Oui, mais avant qu'elle accorde son pardon, il faut prendre mes sûretés pour Phédria et pour moi. (Haut.) Hé ! Nausistrata, avant de répondre à la légère, écoute.
NAUSISTRATA
Quoi?
PHORMION
Par mes ruses j'ai soutiré trente mines à ton mari. Je les ai remises à ton fils, et ton fils les a données à un marchand d'esclaves pour une fillette dont il est amoureux.
CHRÉMÈS
Hein ! que dis-tu?
NAUSISTRATA
Vas-tu crier à l'indignité, parce que ton fils, qui est jeune, a une maîtresse, alors que toi, tu as deux femmes?
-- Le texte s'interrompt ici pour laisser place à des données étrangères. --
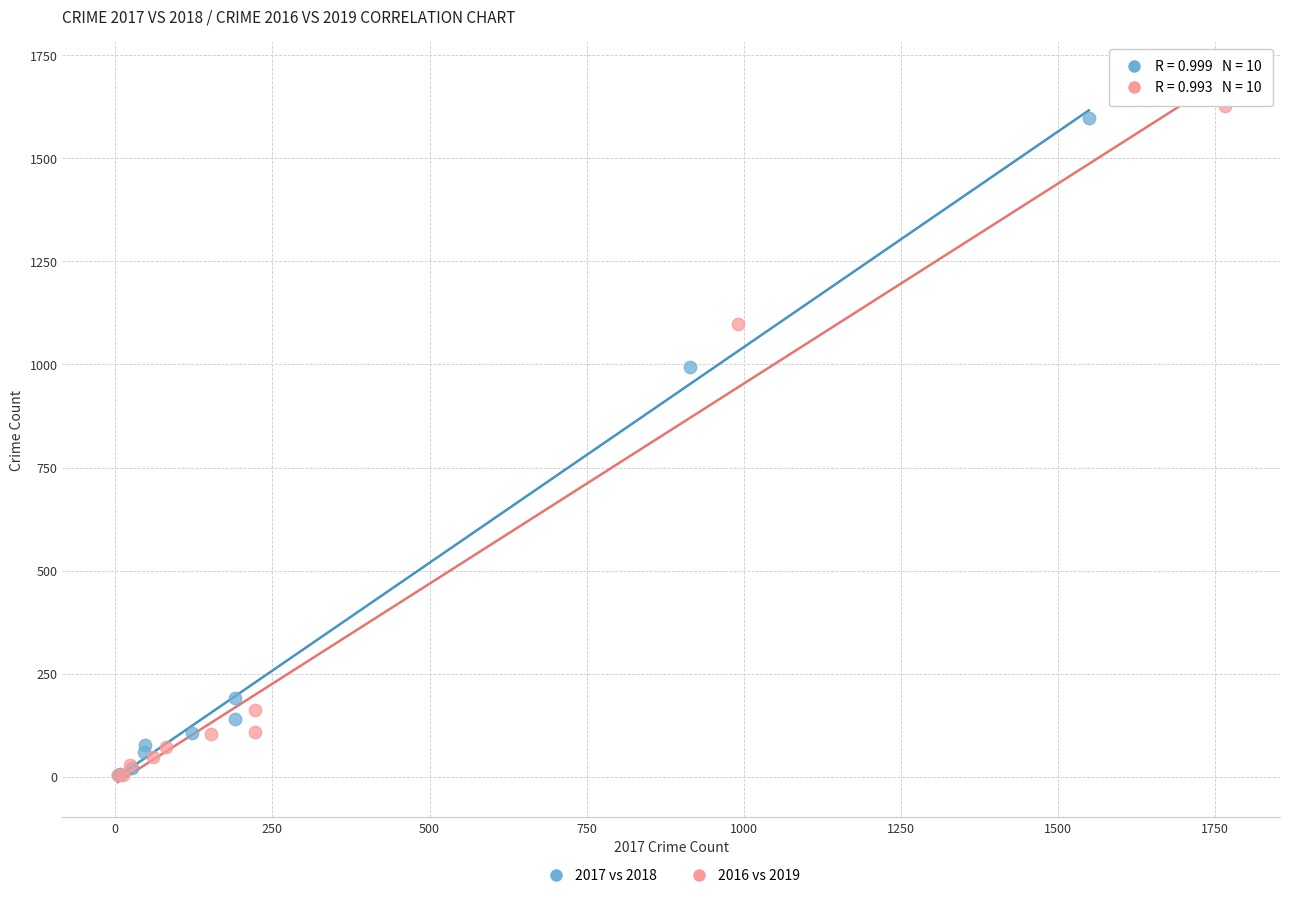

Which series has the widest spread of Y values?

2016 vs 2019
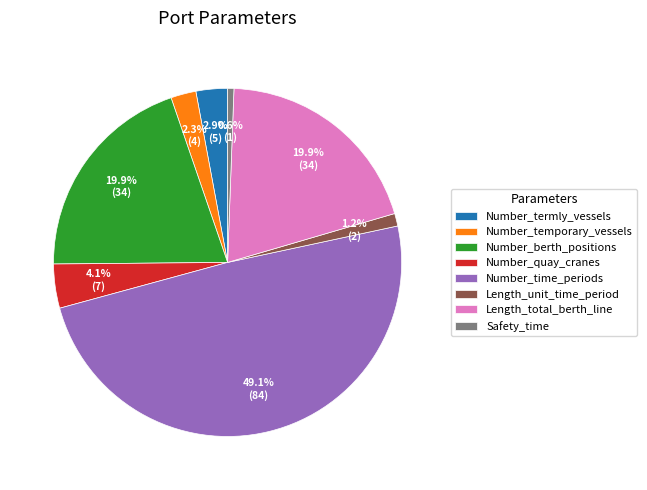

What is the largest slice in the pie chart?

Number_time_periods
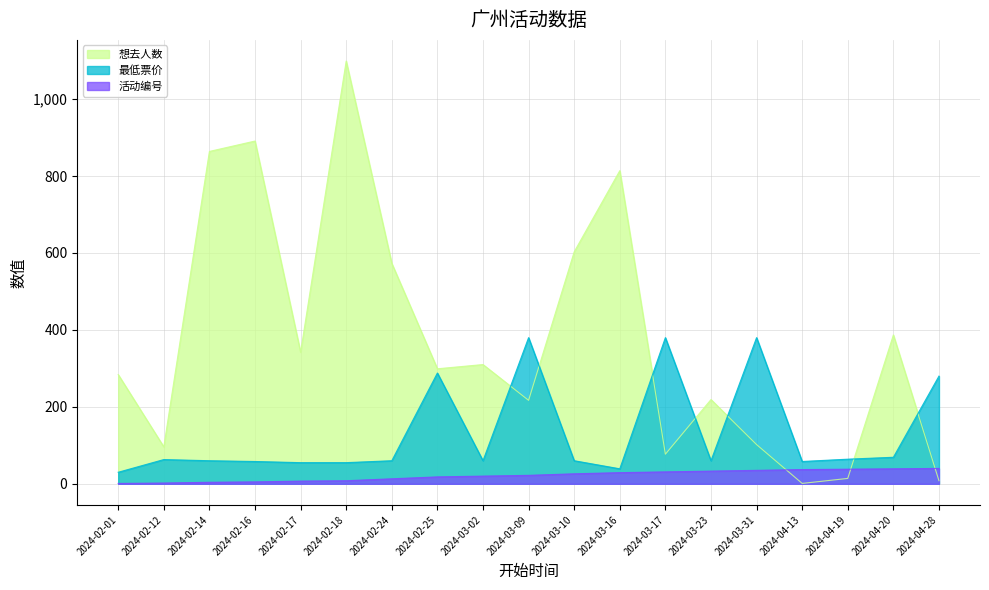

Between 2024-02-18 and 2024-02-17, which is larger?

2024-02-18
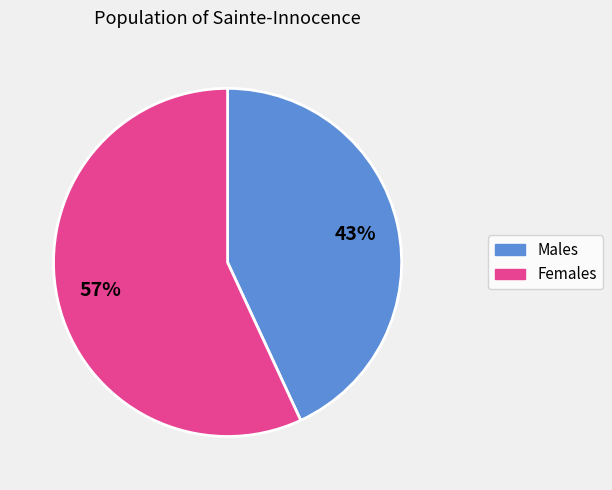

Count the number of slices in the pie.

2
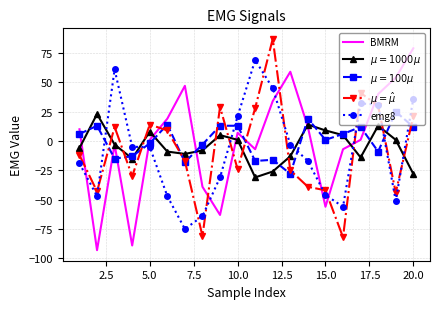

What is the minimum value shown in the chart?

-93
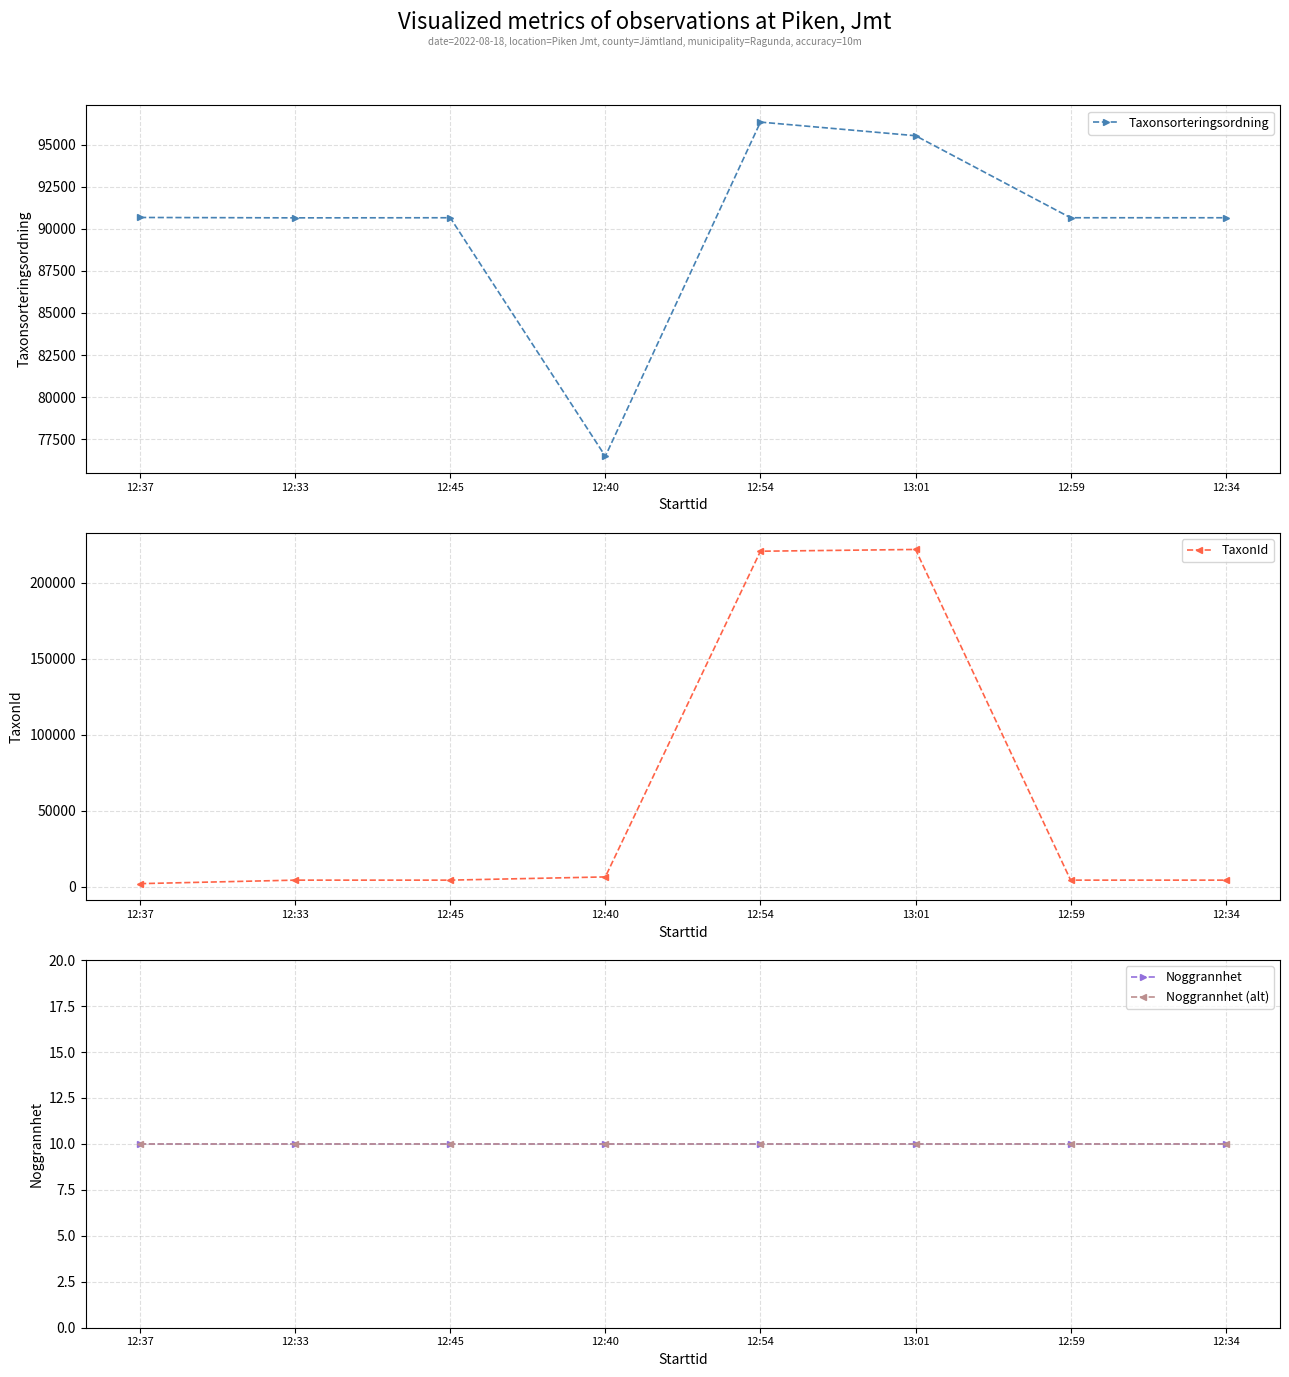

What is the label of the 8th point from the left?

12:34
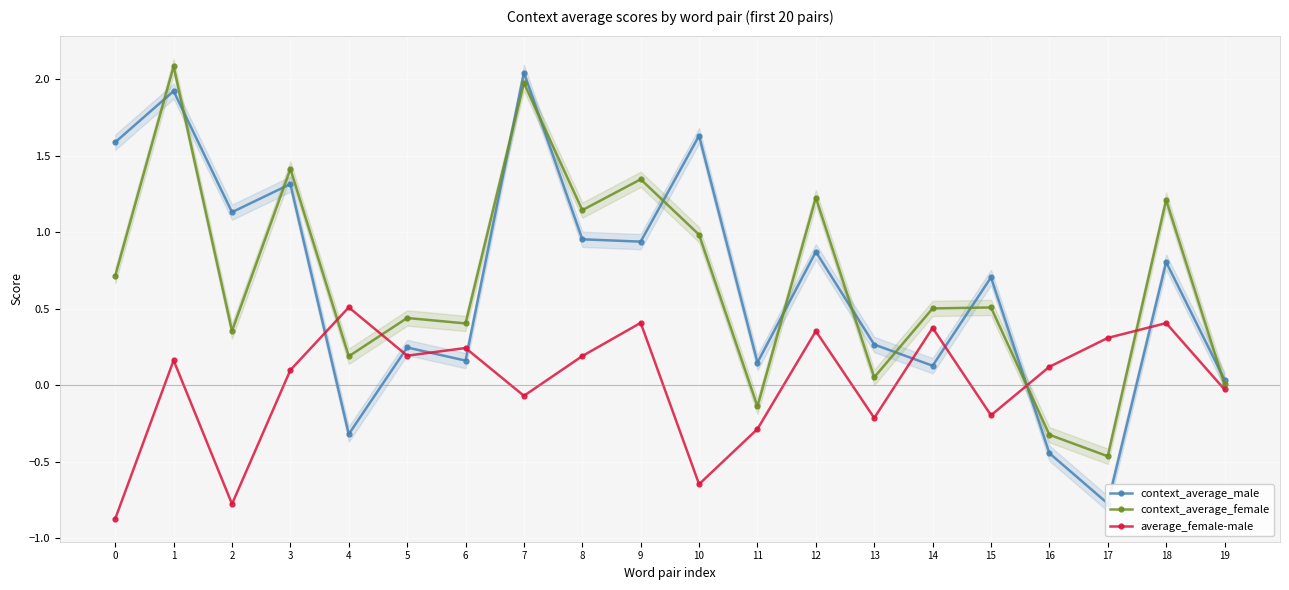

Reading left to right, list all the values displayed in this chart.

context_average_male: 1.6	1.9	1.1	1.3	-0.3	0.2	0.2	2.0	1.0	0.9	1.6	0.1	0.9	0.3	0.1	0.7	-0.4	-0.8	0.8	0.0
context_average_female: 0.7	2.1	0.4	1.4	0.2	0.4	0.4	2.0	1.1	1.3	1.0	-0.1	1.2	0.1	0.5	0.5	-0.3	-0.5	1.2	0.0
average_female-male: -0.9	0.2	-0.8	0.1	0.5	0.2	0.2	-0.1	0.2	0.4	-0.6	-0.3	0.4	-0.2	0.4	-0.2	0.1	0.3	0.4	-0.0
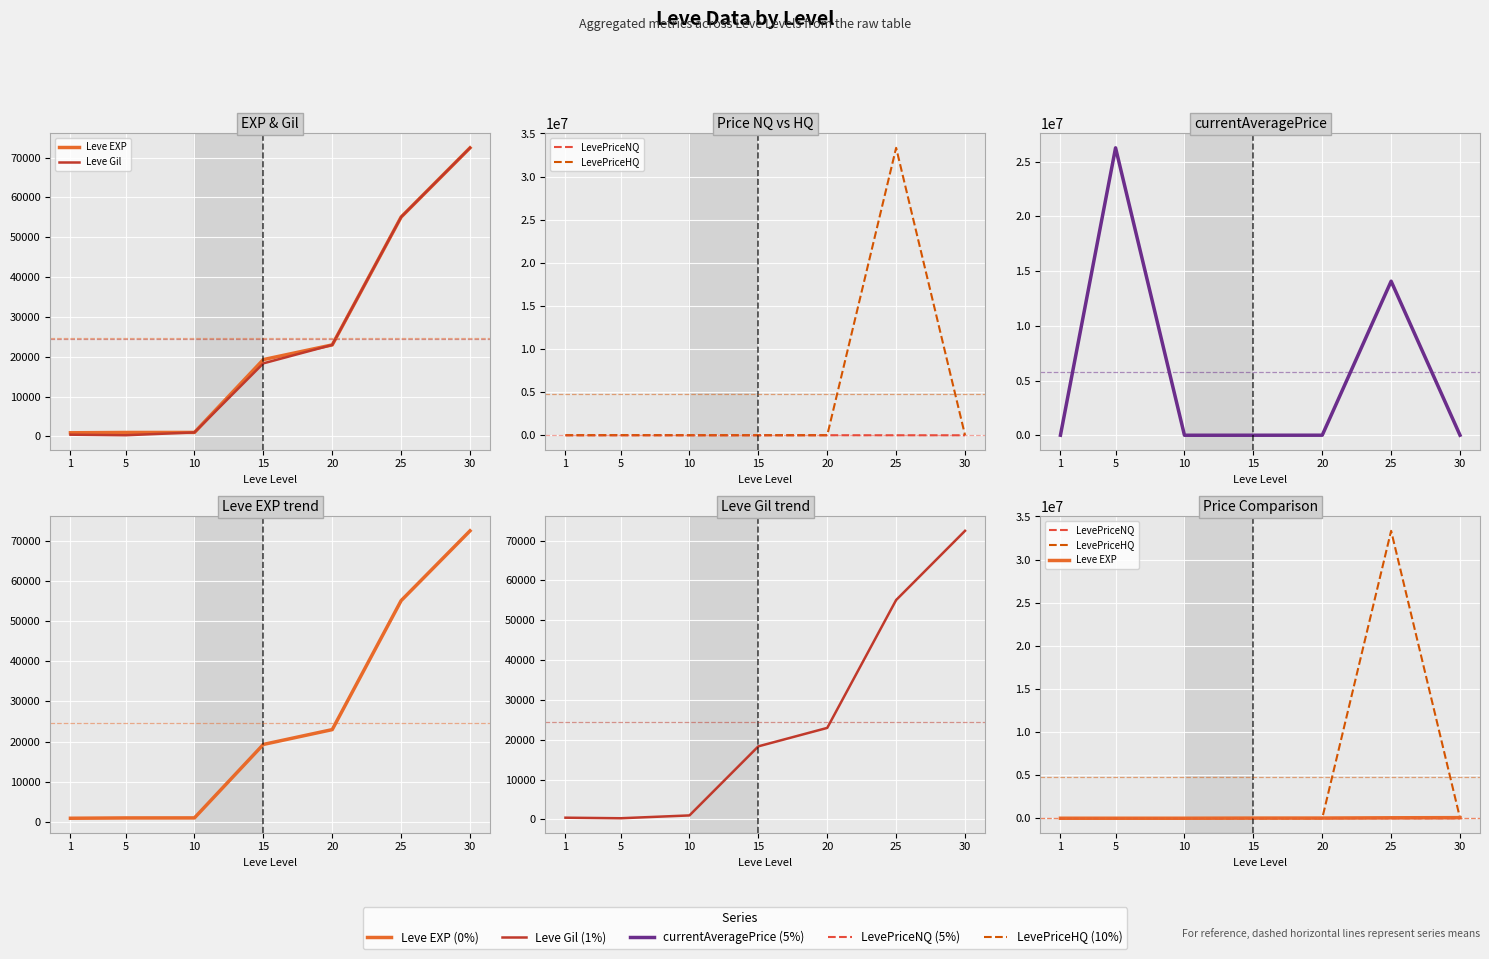

How many values in the Leve Gil series exceed 18330?

3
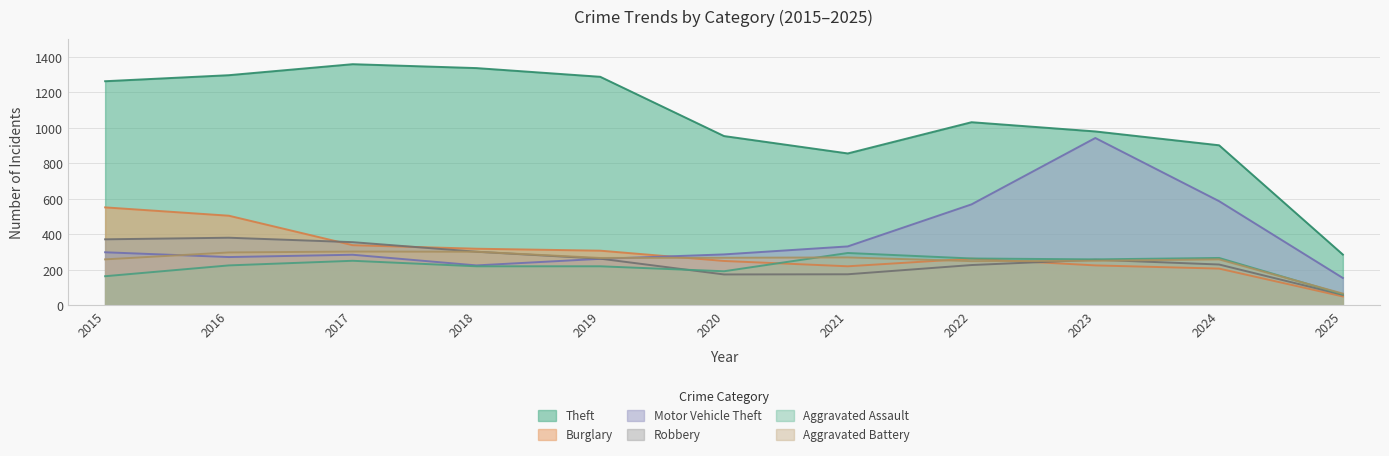

What are all the series names shown in the legend?

Theft, Burglary, Motor Vehicle Theft, Robbery, Aggravated Assault, Aggravated Battery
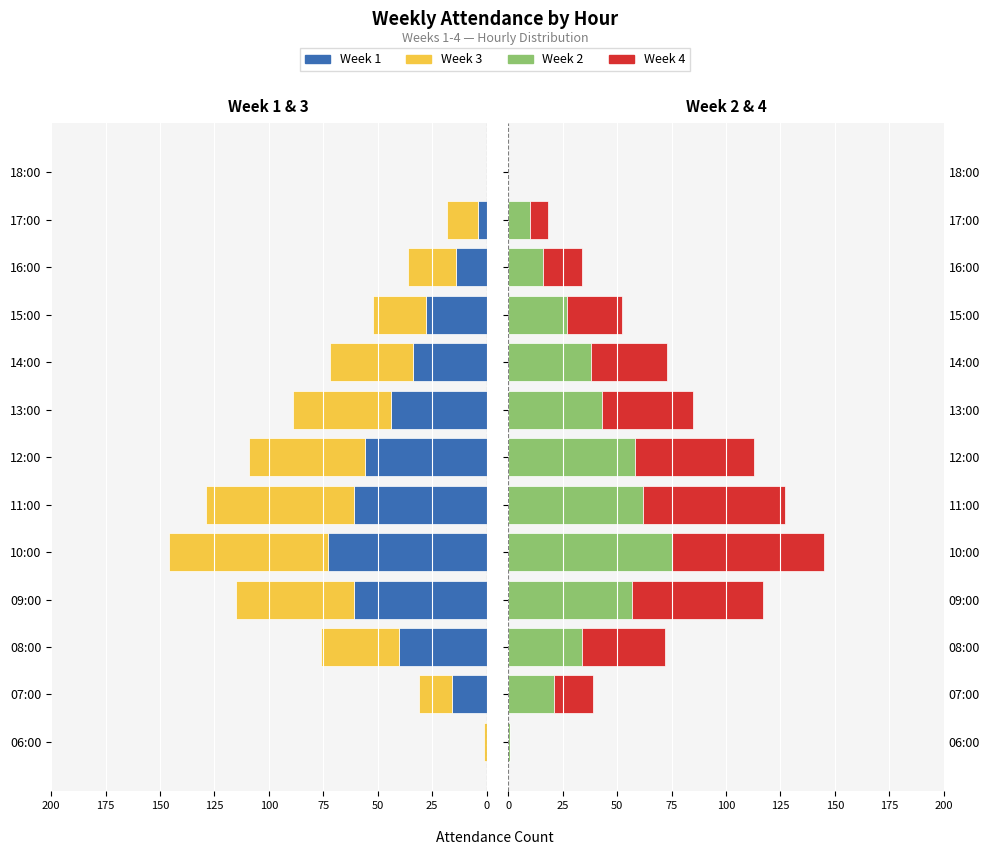

How many bars are there in each group?

4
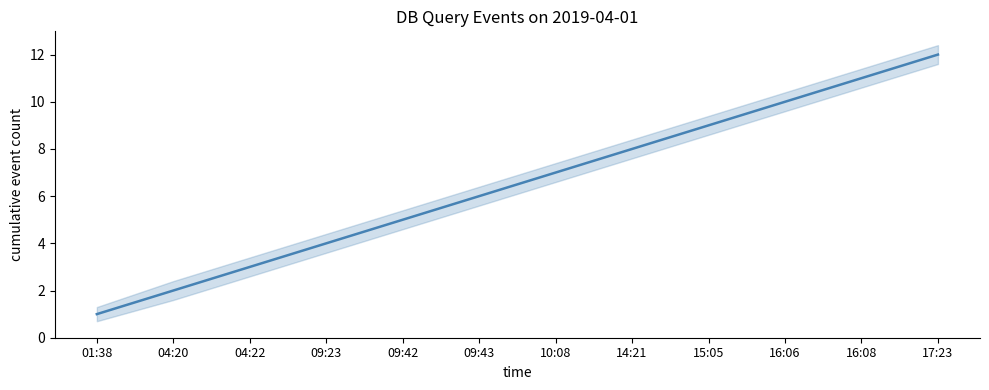

Reading right to left, transcribe all the data shown in this chart.

17:23=12	16:08=11	16:06=10	15:05=9	14:21=8	10:08=7	09:43=6	09:42=5	09:23=4	04:22=3	04:20=2	01:38=1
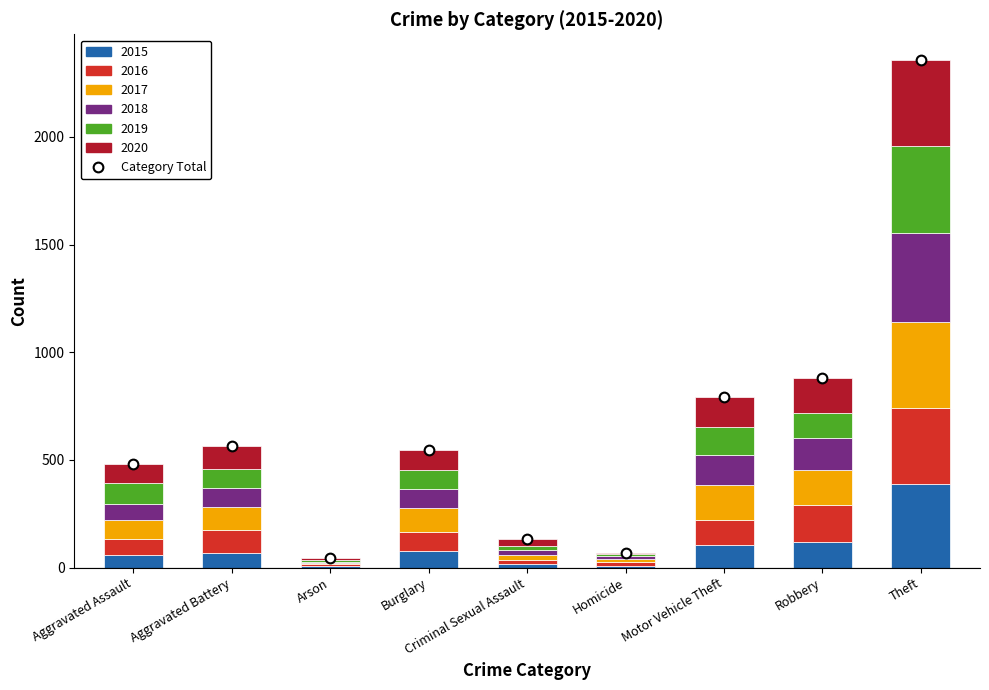

What is the value of the 1st bar from the left?

480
N'as-tu pas de honte? De quel front le gronderas-tu? réponds.
DÉMIPHON
Il fera comme tu l'entendras.
NAUSISTRATA
Eh bien ! si vous voulez savoir ma décision, je ne veux ni pardonner, ni promettre, ni répondre, avant de voir mon fils; j'abandonne tout à sa décision. Ce qu'il ordonnera, je le ferai.
PHORMION
Tu es une femme de sens, Nausistrata.
NAUSISTRATA
Es-tu satisfait?
PHORMION
Oui, certes, c'est un bel et bon succès pour moi, et qui dépasse mon espérance (30).
NAUSISTRATA
Maintenant dis-moi ton nom.
PHORMION
Mon nom ! Phormion, ami dévoué, je l'atteste, de votre maison, et surtout de ton Phédria.
NAUSISTRATA
Eh bien ! Phormion, demande-moi ce que tu voudras, et j'en jure par Castor, s'il faut agir ou parler pour toi, je ferai ce qui dépendra de moi.
PHORMION
C'est trop de bonté.
NAUSISTRATA
Par Pollux, ce n'est que justice.
PHORMION
Pour commencer, Nausistrata, veux-tu faire aujourd'hui même à moi, un grand plaisir, et une bonne pièce à ton mari?
NAUSISTRATA
Je ne demande pas mieux.
PHORMION
Invite-moi à souper.
NAUSISTRATA
Oui, par Pollux, je t'invite.
DÉMIPHON
Et maintenant rentrons.
NAUSISTRATA
Mais où est Phédria, notre arbitre?
PHORMION
Il sera ici dans un instant : je m'en charge.
LE CHANTEUR
Vous, portez-vues bien et applaudissez.